** BEGIN **

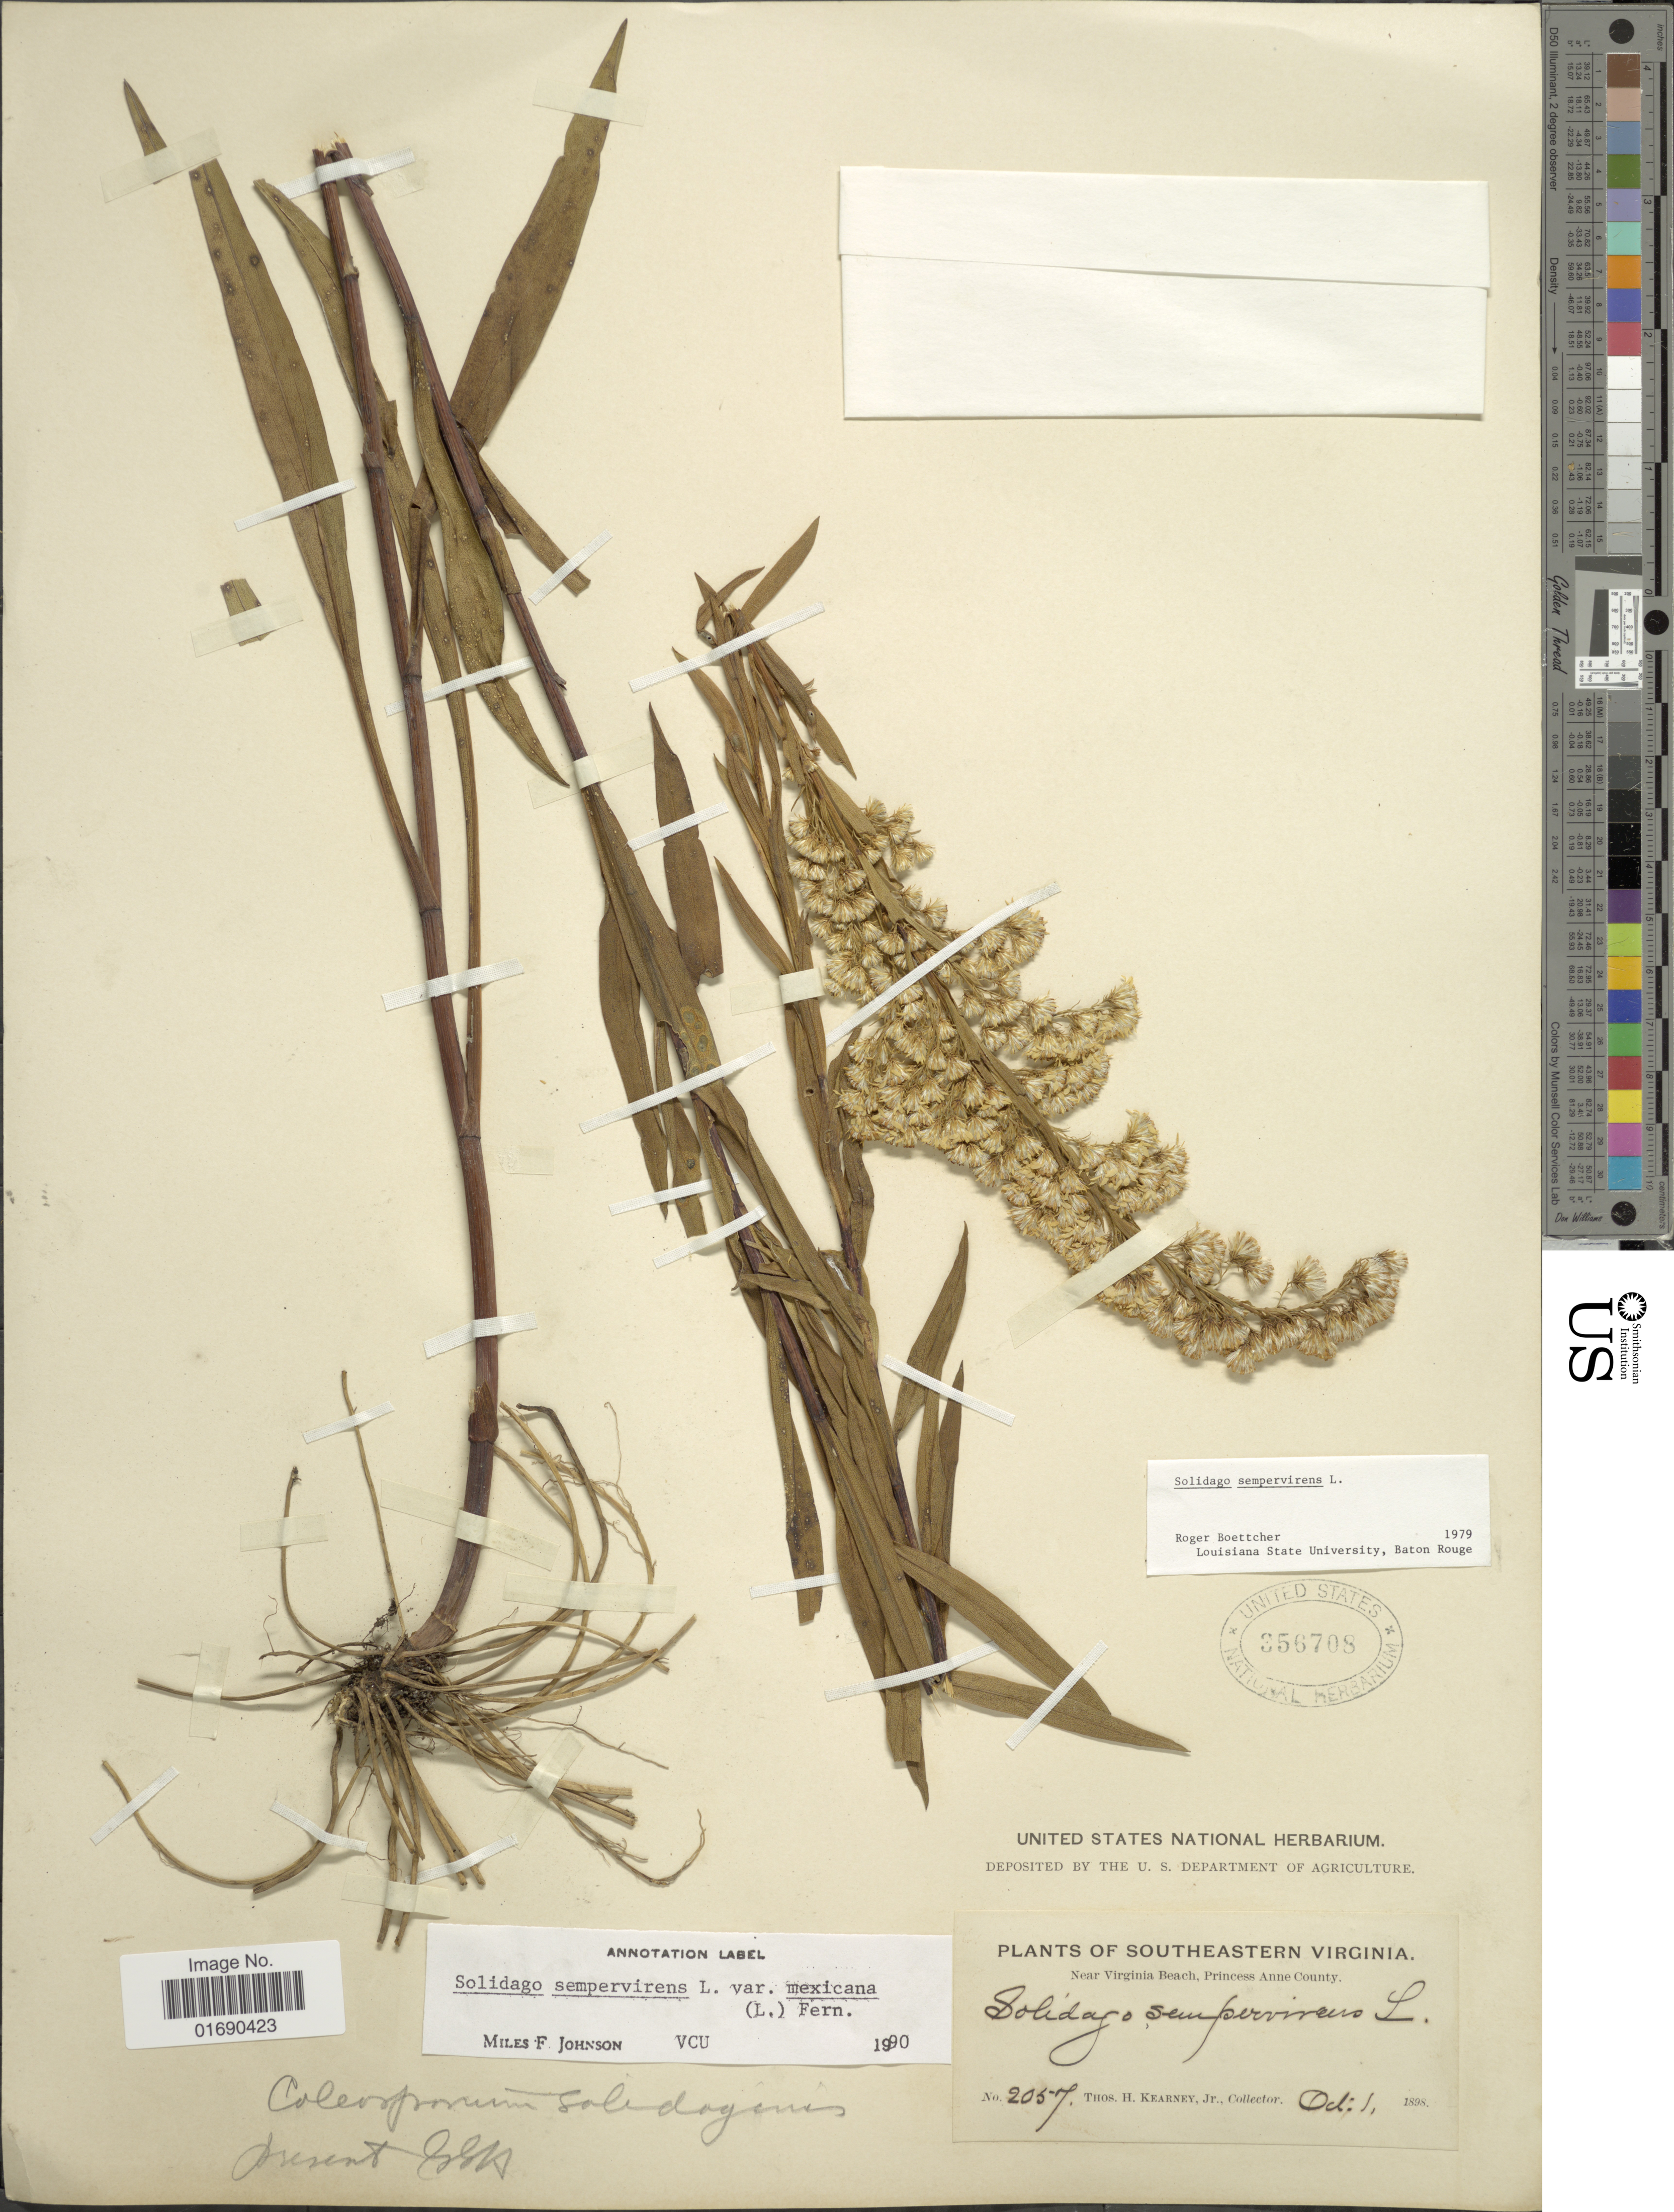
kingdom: Plantae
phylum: Tracheophyta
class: Magnoliopsida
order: Asterales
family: Asteraceae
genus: Solidago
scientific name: Solidago sempervirens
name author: L.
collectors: T. H. Kearney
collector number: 2057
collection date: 1898-10-01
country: United States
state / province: Virginia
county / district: City of Virginia Beach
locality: Southeastern Virginia, Near Virginia Beach, Princess Anne (=historic county name) County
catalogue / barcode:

** END **

* _CHALLENGE_
Give back the whole listing above word for word and line for line, leaving out the picture.

* _OUTPUT OF THE EXERCISE_
kingdom: Plantae
phylum: Tracheophyta
class: Magnoliopsida
order: Asterales
family: Asteraceae
genus: Solidago
scientific name: Solidago sempervirens
name author: L.
collectors: T. H. Kearney
collector number: 2057
collection date: 1898-10-01
country: United States
state / province: Virginia
county / district: City of Virginia Beach
locality: Southeastern Virginia, Near Virginia Beach, Princess Anne (=historic county name) County
catalogue / barcode:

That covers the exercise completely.